The rest of the operations are constant. Therefore, the overall complexity is $\mathcal{O}(n^2)$.
Now let’s look at a BST example:
pairs_set = empty BST
for i in 0 .. n - 1:
for j in i .. n - 1:
x = pairs_set[i]
y = pairs_set[j]
if pairs_set.contains(-(x + y)):
return true
pairs_set.add(x + y)
The usual $\mathcal{O}(n^2)$ loops :). Now the contains() is the interesting part.
Since this is a BST, the contains() will have a complexity of $\mathcal{O}(n)$ in the worst case, since the BST can become unbalanced.
The same applies for add(). Since the rest of the operations are constant therefore it will be, $\mathcal{O}(n^4)$.
Different kinds of complexities
We also need to consider the different cases
- Best-case
- This is not useful.
- Worst-case
- This is the most useful.
- Average-case
- Can be useful sometimes, mostly gives us a ‘indicator’.
Let’s now talk about expected and amortised complexity.
Expected Complexity
This is useful for randomized algorithms!
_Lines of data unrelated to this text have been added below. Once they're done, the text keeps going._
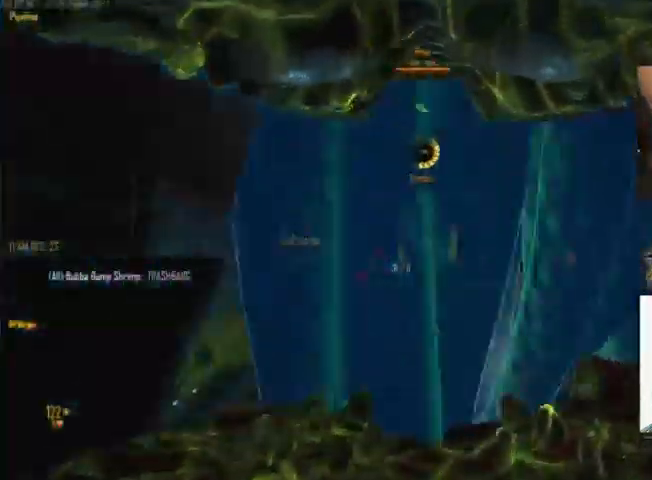
Gameplay with keyboard and mouse; each line is a JSON object with the keys and mouse buttons held at the frame after it. "events" lists presses ("down") and releases ("up") of "1", "2", "3", "4", "5", "a", "alt", "c", "ctrl", "d", "e", "f", "q", "r", "s", "shift", "space", "tab", "v", "w", "x", "z", "mouse_left", "mouse_middle", "mouse_right", "mouse_wheel_up" and "mouse_wheel_down" between this image and that frame as [ms after this image, input, new state], when the widget could be followed in between. "mouse_left", "mouse_middle", "mouse_right", "mouse_wheel_up", "mouse_wheel_down" = the "left", "middle", "right", "wheel_up", "wheel_down" buttons of the "mouse" list. No other keys are recorded. Not read: mouse_move.
{"keys": ["d"], "mouse": ["right"], "events": [[367, "a", "up"], [434, "d", "down"]]}
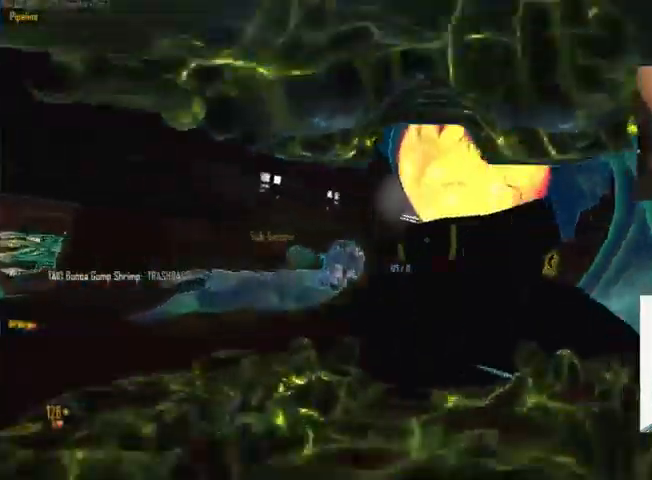
{"keys": ["d"], "mouse": ["right"], "events": []}
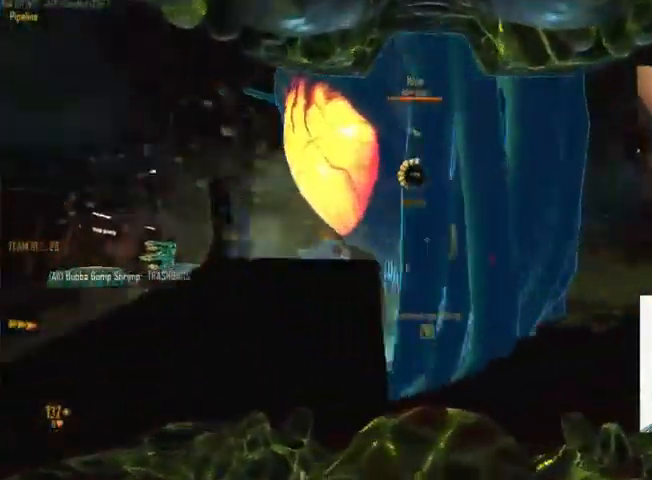
{"keys": ["c"], "mouse": ["right"], "events": [[34, "d", "up"], [200, "c", "down"]]}
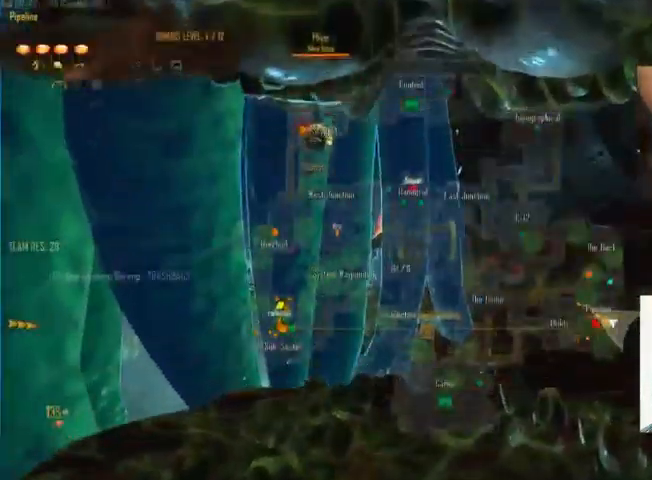
{"keys": ["c"], "mouse": ["right"], "events": []}
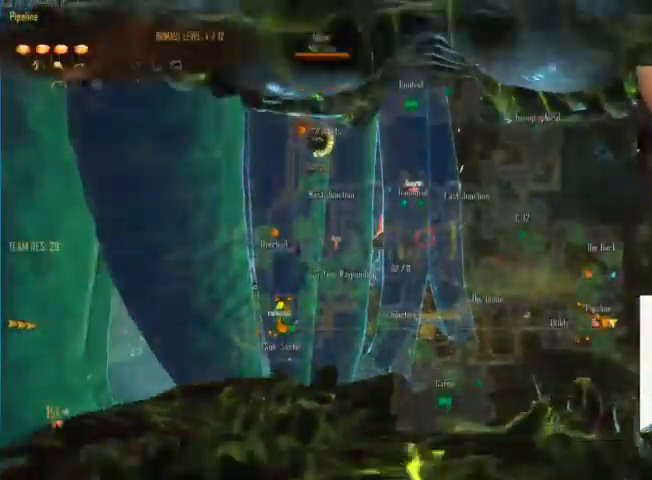
{"keys": ["c"], "mouse": ["right"], "events": []}
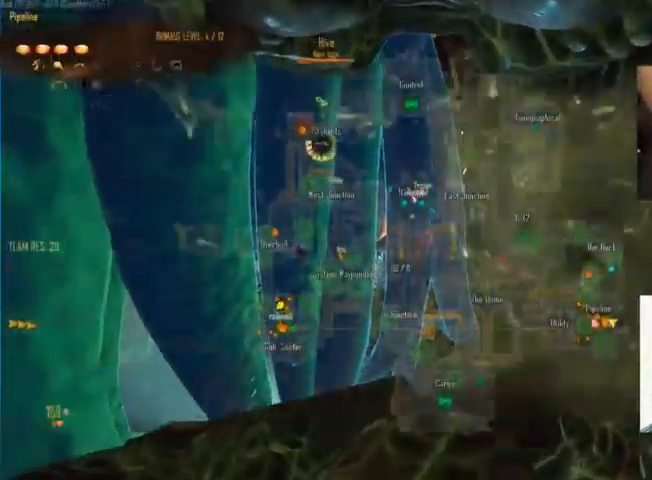
{"keys": [], "mouse": ["right"], "events": [[334, "c", "up"]]}
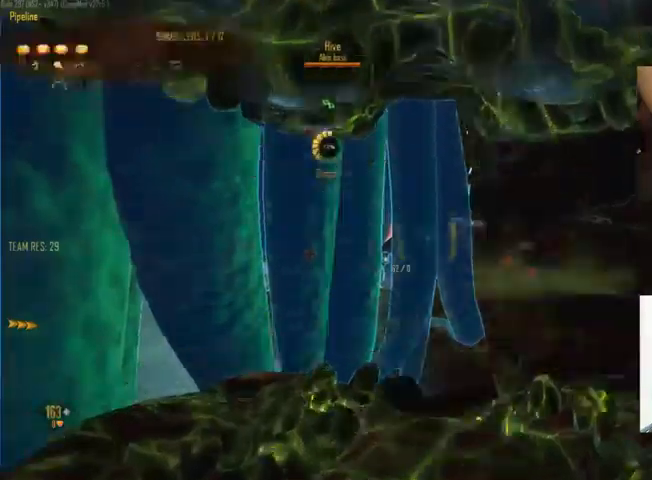
{"keys": [], "mouse": ["right"], "events": [[33, "a", "down"], [233, "a", "up"]]}
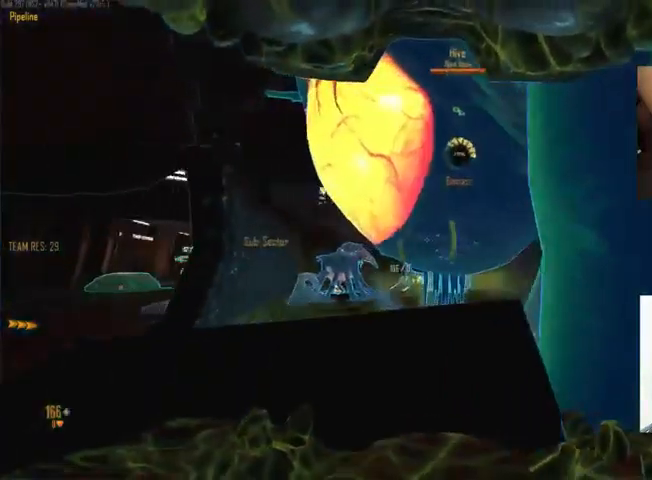
{"keys": ["tab"], "mouse": ["right"], "events": [[33, "tab", "down"]]}
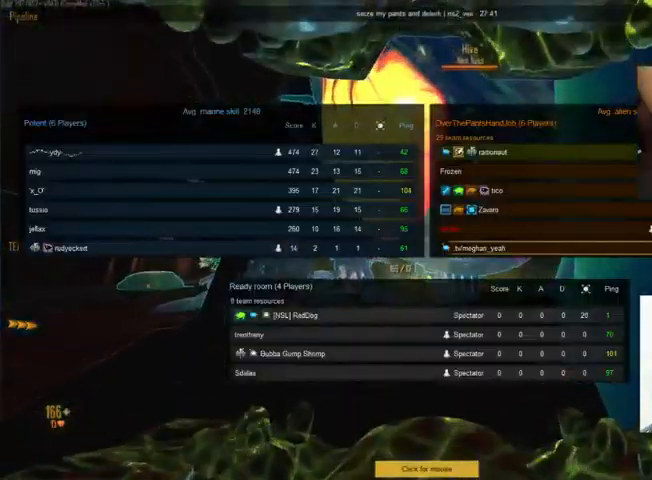
{"keys": [], "mouse": ["right"], "events": [[366, "tab", "up"]]}
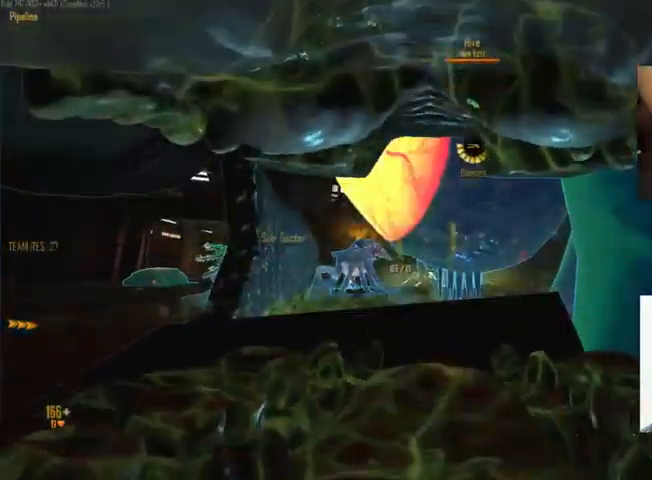
{"keys": [], "mouse": ["right"], "events": []}
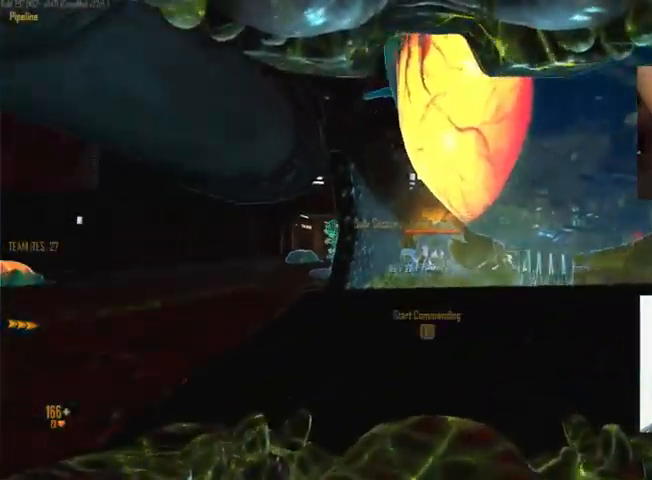
{"keys": ["d"], "mouse": [], "events": [[66, "a", "down"], [166, "w", "down"], [233, "a", "up"], [266, "w", "up"], [400, "d", "down"], [433, "mouse_right", "up"]]}
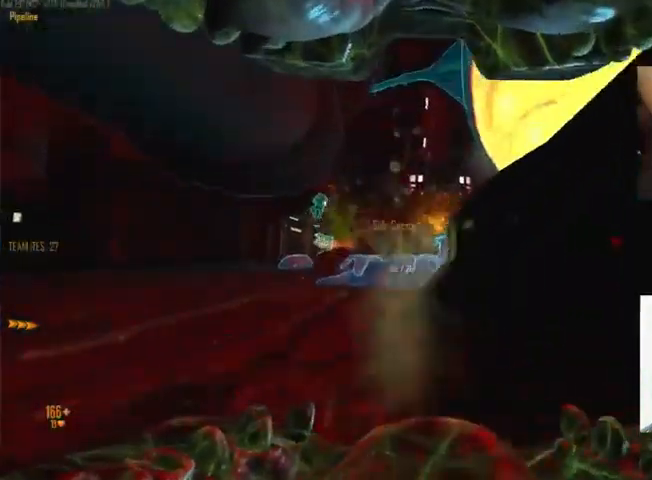
{"keys": ["w"], "mouse": ["right"], "events": [[66, "d", "up"], [66, "w", "down"], [300, "mouse_right", "down"]]}
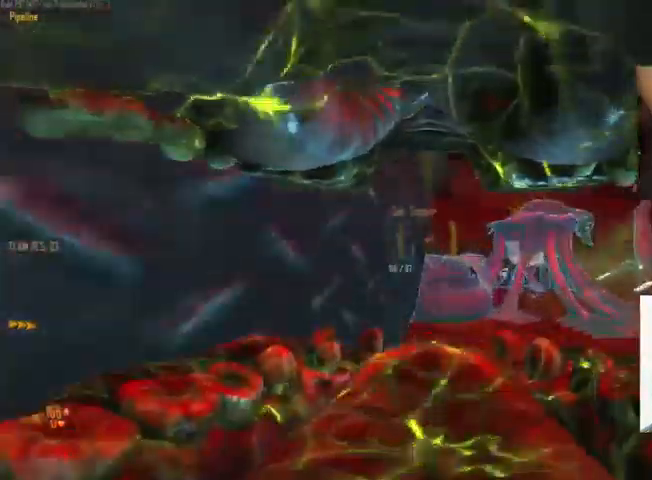
{"keys": ["w"], "mouse": ["right"], "events": [[133, "a", "down"], [200, "w", "up"], [233, "a", "up"], [466, "w", "down"]]}
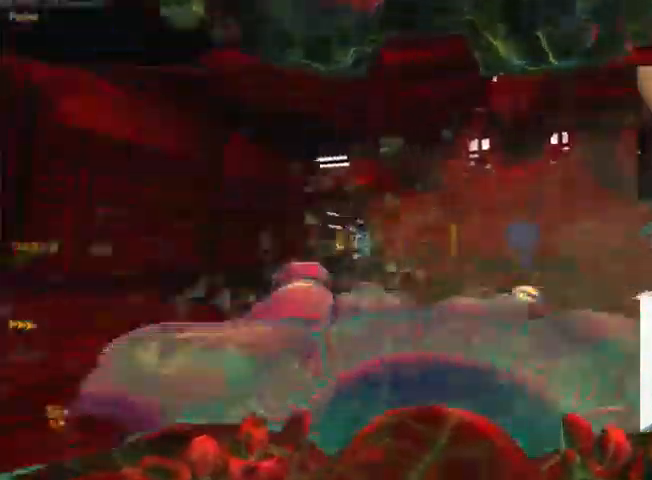
{"keys": [], "mouse": ["right"], "events": [[100, "w", "up"]]}
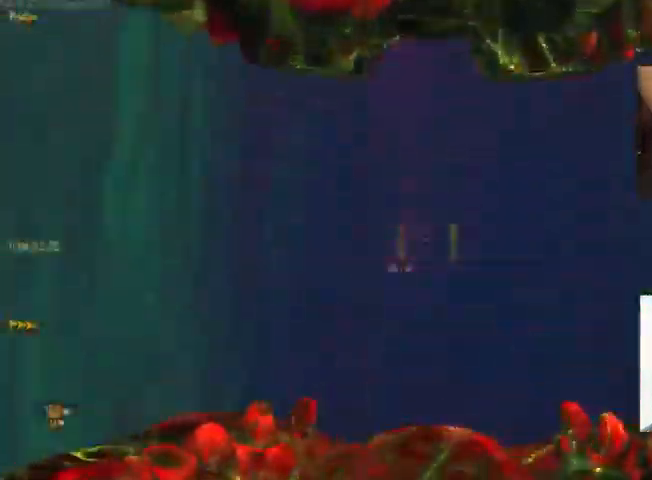
{"keys": ["c"], "mouse": ["right"], "events": [[333, "c", "down"]]}
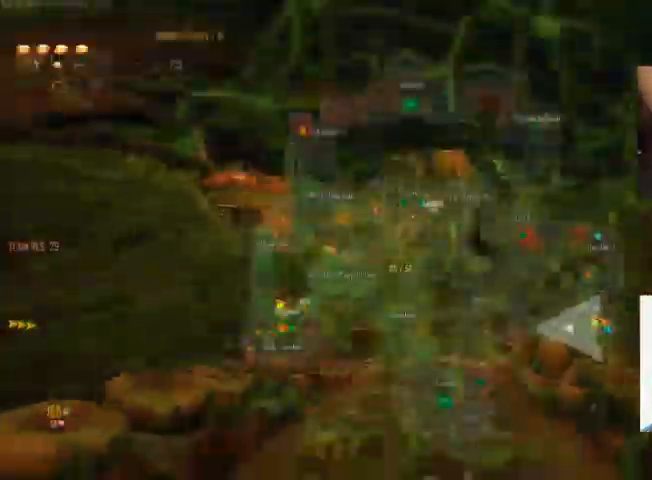
{"keys": ["a", "w"], "mouse": [], "events": [[333, "c", "up"], [333, "mouse_right", "up"], [333, "w", "down"], [400, "a", "down"]]}
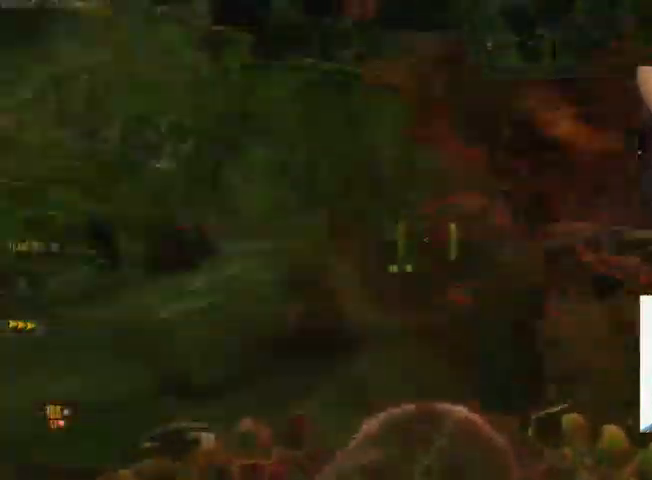
{"keys": [], "mouse": [], "events": [[33, "a", "up"], [100, "d", "down"], [100, "w", "up"], [466, "d", "up"]]}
It’s the average over all possible random choice for a particular input.
For example, if we choose a random pivot, we turn quicksort from average-case $\mathcal{O}(n\ log(n))$ to expected $\mathcal{O}(n\ log(n))$
Amortised Complexity:
Amortised complexity is, the average over any sequence of operations, this is super useful!
For example, we use this to make dynamic arrays have an amortised complexity of $\mathcal{O}(1)$.
However, when we’re calculating the total runtime of a program, it’s safe to forget about this amortised bit and just treat each operation as costing $\mathcal{O}(1)$.
Conclusion
This was it for this part - and the final part in this series. I really enjoyed this DSA course, super fun :).